What to do:
- 1) Reproduce the passage from the venetoclax study summary, starting with "2. In patients" and going on through "29.9% of patients.".
- 2) Answer these questions using the venetoclax study summary:
(a) How many patients stopped treatment because of an adverse event?
(b) What is the recommended phase 2 dose of venetoclax?
(c) What percentage of the patients were male?

Exercise passage:
══════════════════════════════
Efficacy and safety of venetoclax plus azacitidine for patients with treatment-naive high-risk myelodysplastic syndromes

1. In patients with treatment-naive high-risk myelodysplastic syndromes (HR MDS), the use of venetoclax (14 days) plus azacitidine was well tolerated.

2. In patients with treatment-naive HR MDS, venetoclax plus azacitidine resulted in a 26-month median overall survival (mOS) rate with a complete response (CR) observed in 29.9% of patients.

Evidence Rating Level: 2 (Good)

HR MDS represents a heterogeneous group of hematological disorders with increased likelihood of progressing to acute myeloid leukemia (AML). Azacitidine is currently the first line treatment for HR MDS, but further research is required to delay time to progression and to improve survival. This open-label, multicentre phase 1b study therefore sought to investigate the safety of combining venetoclax and azacitidine in patients with HR MDS. Patients over the age of 18 with no prior treatment for MDS were included in the study and successively enrolled into one of three dose escalation cohorts receiving increasing dosages of venetoclax for 14 days in combination with azacitidine. 107 patients (median age[range], 68 years[26-87]; 69.2% male) received at least 1 dose of venetoclax at the recommended phase 2 dose (RP2D) of 400 mg of venetoclax and were included in safey and efficacy analysis. 10 patients (9.3%) required treatment discontinuation because of an adverse event (AE). CR was observed in 29.9% (n = 32; 95% CI, 21.4-39.5) of patients receiving RP2D and the mOS was 26.0 months. All patients treated at RP2D experienced at least 1 treatment-emergent adverse event (TEAE) and 56 (52.3%) patients require venetoclax dose reduction for any reason. Overall, this study found the use of venetoclax plus azacitidine in patients with treatment-naive HR MDS was well tolerated and was associated with an mOS of 26.0 months.
══════════════════════════════
Record set:
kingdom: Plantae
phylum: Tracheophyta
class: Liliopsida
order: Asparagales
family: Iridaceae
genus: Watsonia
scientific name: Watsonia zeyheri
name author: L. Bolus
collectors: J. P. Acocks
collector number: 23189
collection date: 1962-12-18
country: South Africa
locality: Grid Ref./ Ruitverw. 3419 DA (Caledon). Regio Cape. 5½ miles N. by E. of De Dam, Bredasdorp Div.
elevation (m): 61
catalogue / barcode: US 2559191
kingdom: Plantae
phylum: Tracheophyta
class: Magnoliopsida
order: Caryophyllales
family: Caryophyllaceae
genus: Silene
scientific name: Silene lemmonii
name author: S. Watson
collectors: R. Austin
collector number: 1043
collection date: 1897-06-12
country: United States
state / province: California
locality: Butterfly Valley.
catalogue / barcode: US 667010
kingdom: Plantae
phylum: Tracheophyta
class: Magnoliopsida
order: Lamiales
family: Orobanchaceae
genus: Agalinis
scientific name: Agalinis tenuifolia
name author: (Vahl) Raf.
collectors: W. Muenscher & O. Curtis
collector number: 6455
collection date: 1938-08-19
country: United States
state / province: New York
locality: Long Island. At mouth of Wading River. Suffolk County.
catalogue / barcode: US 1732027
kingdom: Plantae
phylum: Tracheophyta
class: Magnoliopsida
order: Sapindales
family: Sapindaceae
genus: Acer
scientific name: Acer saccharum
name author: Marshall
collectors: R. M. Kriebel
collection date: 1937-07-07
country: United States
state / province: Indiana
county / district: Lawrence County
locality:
══════════════════════════════
Answer section:
- 1)
2. In patients with treatment-naive HR MDS, venetoclax plus azacitidine resulted in a 26-month median overall survival (mOS) rate with a complete response (CR) observed in 29.9% of patients.

- 2)
(a) 10 patients (9.3%)
(b) 400 mg
(c) 69.2%